The downside could be they don't have the selection. So, get some crap from Sally Ann. Then keep dropping by the Liquidators until you get what you desire. Then take the crap back to Sally Ann. You'll end up with a place full of high end stuff that could last a lifetime. 

But don't just buy from some place just because it has "Liquidator" plastered all over the place. Browse around a few of them, until you find the real deal.


----------



## newfoundlander61 (Feb 6, 2011)

Most of our home furniture was purchased used either thrift shops or other family members that were upgrading their furniture.


----------



## Ponderling (Mar 1, 2013)

I have bought a lot of our current furniture from an estate auction company. 

These days a lot of folks are down sizing, so furniture moves though thier lives twice - once in the SFH, and once when they vacate the condo to move to assited living, in with the kids, or are deceased while living at the condo.


----------



## Addy (Mar 12, 2010)

Similar to newfoundlander61, most of our furniture, which 90% is high quality (solid wood or veneered solid wood) has come from garage sales or thrift stores, or relatives handing furniture down.
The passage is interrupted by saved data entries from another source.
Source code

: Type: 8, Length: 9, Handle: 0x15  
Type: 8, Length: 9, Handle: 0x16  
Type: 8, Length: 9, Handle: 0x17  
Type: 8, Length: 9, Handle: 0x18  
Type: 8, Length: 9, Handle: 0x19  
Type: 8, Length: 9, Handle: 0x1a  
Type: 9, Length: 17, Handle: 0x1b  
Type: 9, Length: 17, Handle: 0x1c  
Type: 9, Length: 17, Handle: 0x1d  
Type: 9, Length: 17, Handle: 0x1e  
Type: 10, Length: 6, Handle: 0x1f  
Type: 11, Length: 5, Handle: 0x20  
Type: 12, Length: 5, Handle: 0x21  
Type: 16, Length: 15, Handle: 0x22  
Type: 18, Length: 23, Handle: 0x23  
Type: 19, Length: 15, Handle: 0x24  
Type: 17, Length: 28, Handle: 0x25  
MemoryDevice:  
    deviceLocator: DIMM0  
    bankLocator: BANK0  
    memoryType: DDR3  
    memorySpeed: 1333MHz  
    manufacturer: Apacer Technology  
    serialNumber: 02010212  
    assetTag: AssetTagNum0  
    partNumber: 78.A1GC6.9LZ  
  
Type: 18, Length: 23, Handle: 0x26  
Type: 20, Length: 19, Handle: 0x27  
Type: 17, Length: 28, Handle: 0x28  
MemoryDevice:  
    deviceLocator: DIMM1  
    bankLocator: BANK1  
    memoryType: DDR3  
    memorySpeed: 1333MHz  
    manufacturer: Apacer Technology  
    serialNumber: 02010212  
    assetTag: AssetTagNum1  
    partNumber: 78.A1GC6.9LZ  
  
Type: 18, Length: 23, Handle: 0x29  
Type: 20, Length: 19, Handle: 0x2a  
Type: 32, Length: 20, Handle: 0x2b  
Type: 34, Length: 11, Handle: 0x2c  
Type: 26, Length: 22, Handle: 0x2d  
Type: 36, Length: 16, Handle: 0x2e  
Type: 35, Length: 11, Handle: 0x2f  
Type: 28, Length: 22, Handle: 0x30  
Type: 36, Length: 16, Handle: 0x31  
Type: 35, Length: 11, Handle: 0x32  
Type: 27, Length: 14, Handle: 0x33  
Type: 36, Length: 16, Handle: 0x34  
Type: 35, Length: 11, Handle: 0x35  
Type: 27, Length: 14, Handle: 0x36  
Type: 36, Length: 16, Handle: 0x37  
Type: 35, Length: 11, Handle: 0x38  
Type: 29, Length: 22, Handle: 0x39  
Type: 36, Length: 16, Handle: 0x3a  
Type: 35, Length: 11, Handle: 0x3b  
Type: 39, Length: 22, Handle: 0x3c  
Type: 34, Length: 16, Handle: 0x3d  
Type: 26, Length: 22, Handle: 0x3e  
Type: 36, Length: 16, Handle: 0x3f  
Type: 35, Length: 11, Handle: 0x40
We have purchased two Ikea storage units but they came second hand to us, I hate the cheap quality but they work great for storing games, puzzles, craft paper etc. so I put up with the lower quality for convenience.

I recently had a garden bench made out of some old, solid wood dining chairs that were freecycled to me. I love it, will try and post a picture if I can figure out how to.


----------